I’ve come to terms with the fact that my children have American accents. It was inevitable, unless we kept them from contact with the outside world forever. But this is much worse: I’ve just discovered that they like Hershey’s Kisses. Hershey’s Kisses are little individually wrapped blobs of that stuff the Hershey company presumes to call chocolate but the rest of the civilized world knows is cheap brown soapy stuff that coats your tongue with blech and leaves a distinct aftertaste of barf.

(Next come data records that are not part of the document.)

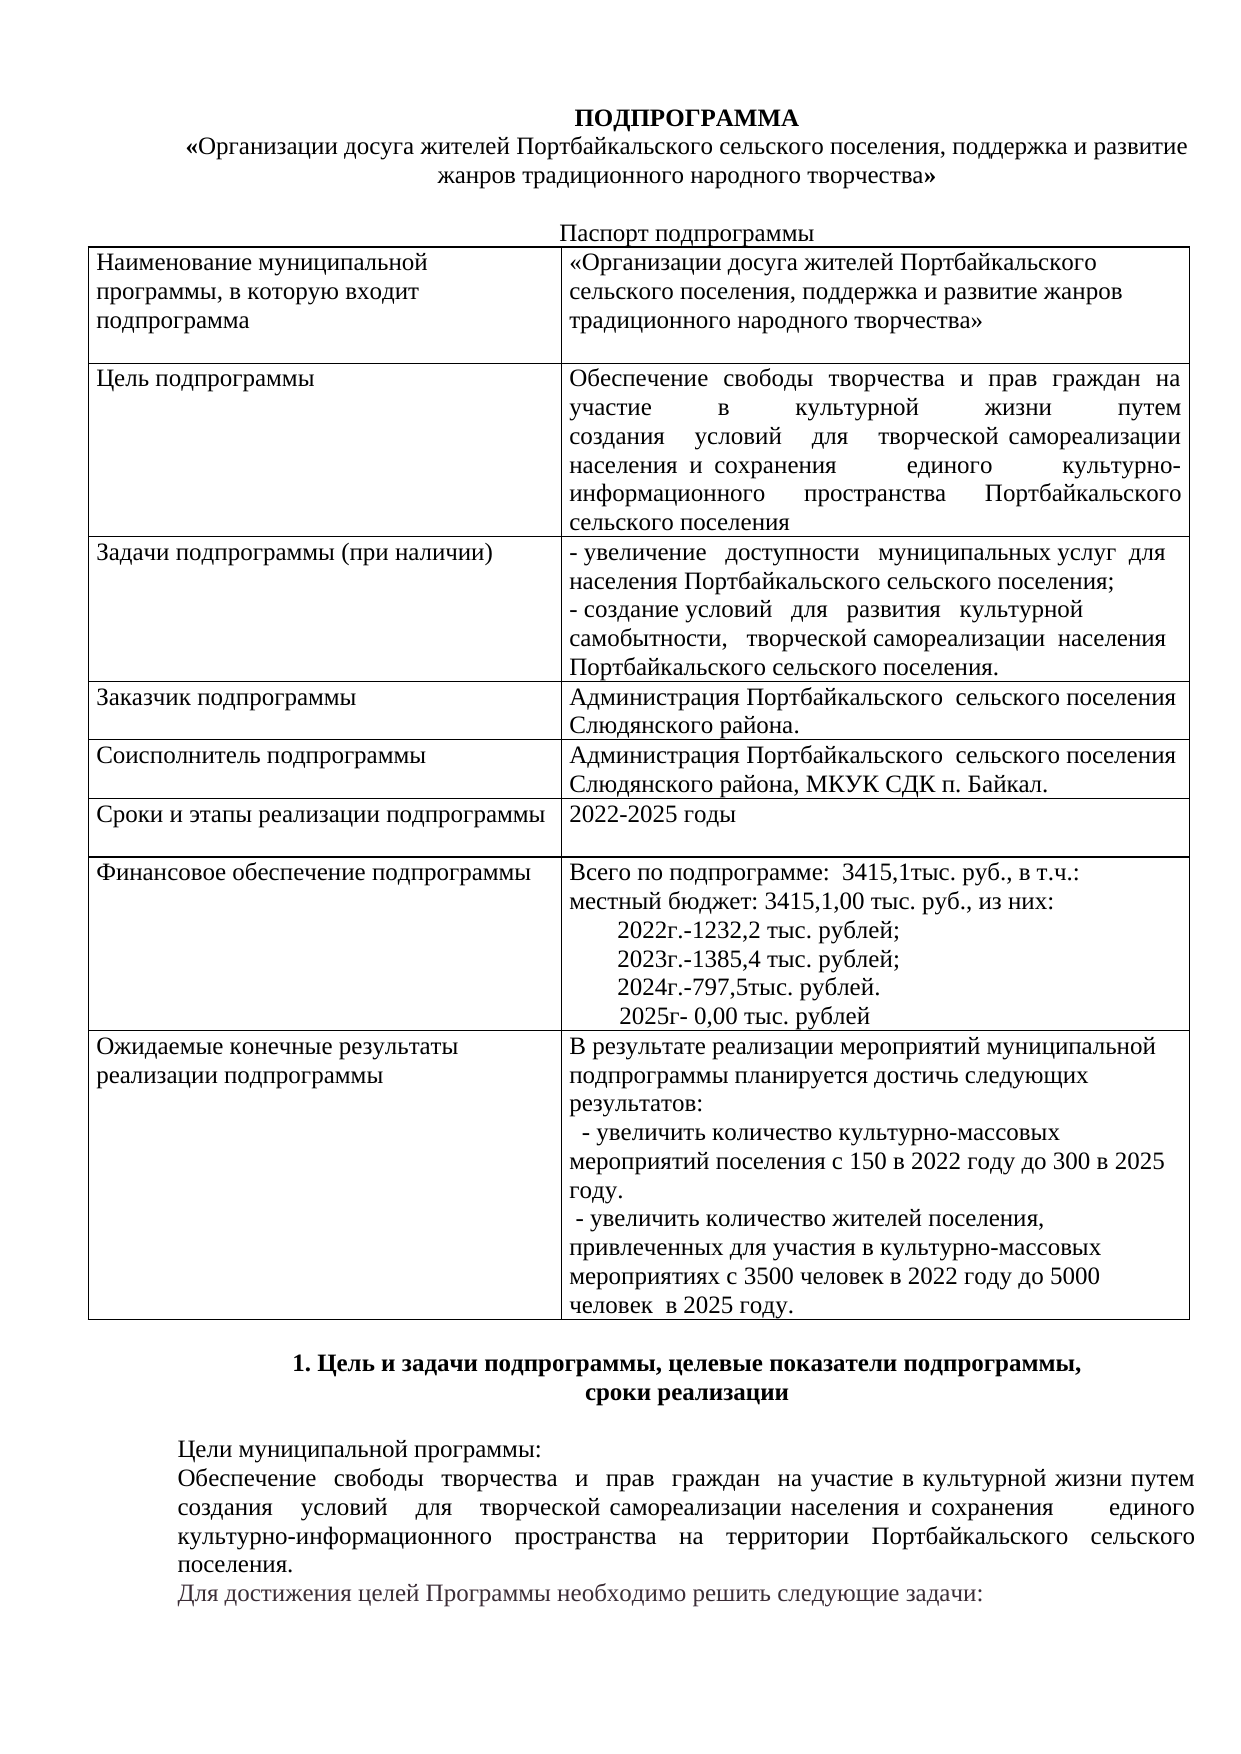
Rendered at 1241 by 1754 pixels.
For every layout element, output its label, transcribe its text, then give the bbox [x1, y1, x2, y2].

table_cell Соисполнитель подпрограммы [89, 740, 561, 798]
text 1. Цель и задачи подпрограммы, целевые показатели подпрограммы, [179, 1348, 1194, 1377]
table_header «Организации досуга жителей Портбайкальского сельского поселения, поддержка и развитие жанров традиционного народного творчества» [562, 248, 1189, 362]
table_cell Сроки и этапы реализации подпрограммы [89, 799, 561, 856]
text ПОДПРОГРАММА [177, 103, 1196, 131]
table_cell Ожидаемые конечные результаты реализации подпрограммы [89, 1031, 561, 1318]
text Для достижения целей Программы необходимо решить следующие задачи: [177, 1578, 1196, 1607]
text сроки реализации [179, 1377, 1194, 1406]
table_cell Администрация Портбайкальского сельского поселения Слюдянского района, МКУК СДК п. Байкал. [562, 740, 1189, 798]
table_cell - увеличение доступности муниципальных услуг для населения Портбайкальского сельского поселения; - создание условий для развития культурной самобытности, творческой самореализации населения Портбайкальского сельского поселения. [562, 537, 1189, 681]
table_cell Заказчик подпрограммы [89, 682, 561, 739]
table_cell 2022-2025 годы [562, 799, 1189, 856]
table_header Наименование муниципальной программы, в которую входит подпрограмма [89, 248, 561, 362]
text «Организации досуга жителей Портбайкальского сельского поселения, поддержка и развитие жанров традиционного народного творчества» [177, 131, 1196, 189]
table_cell Задачи подпрограммы (при наличии) [89, 537, 561, 681]
table_cell Финансовое обеспечение подпрограммы [89, 858, 561, 1030]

They clutter up the bottom of Halloween booty bags, and teachers like to give them out for a job well done or a week finally finished. (In direct contravention of county regulations, which state that food is not to be used as a reward in school, I’ll have you know.)
Anyway, both my children, who have rejected the Hershey’s component of s’mores many times in the past, told me today that they like Hershey’s Kisses. I am verklempt. I am horrified. We tried, we really did. We told them from the start that (non-American) Cadbury’s is the only good stuff. That German or Austrian chocolate is quite acceptable. That Irish cows make the best milk, which makes the best chocolate. That the plastic-looking stuff in the brown packets with the silver writing is an abomination in the eyes of the lord and every right-thinking cocoa-lover on the globe. I never even have it in the house.
Maybe that’s where we went so horribly wrong. Maybe by excluding Hershey’s from our lives we made it desirable. Maybe it seemed exotic and thrilling just because it was eschewed. (But never chewed.) Maybe eating the bad chocolate is just another step up from not eating your vegetables – my parents think A, therefore I will, against all logic and decency, steer myself forcefully down the route of B, no matter what the personal cost.
Well, I just hope they learn their lesson. Easter’s coming up. They will reap what they have sown.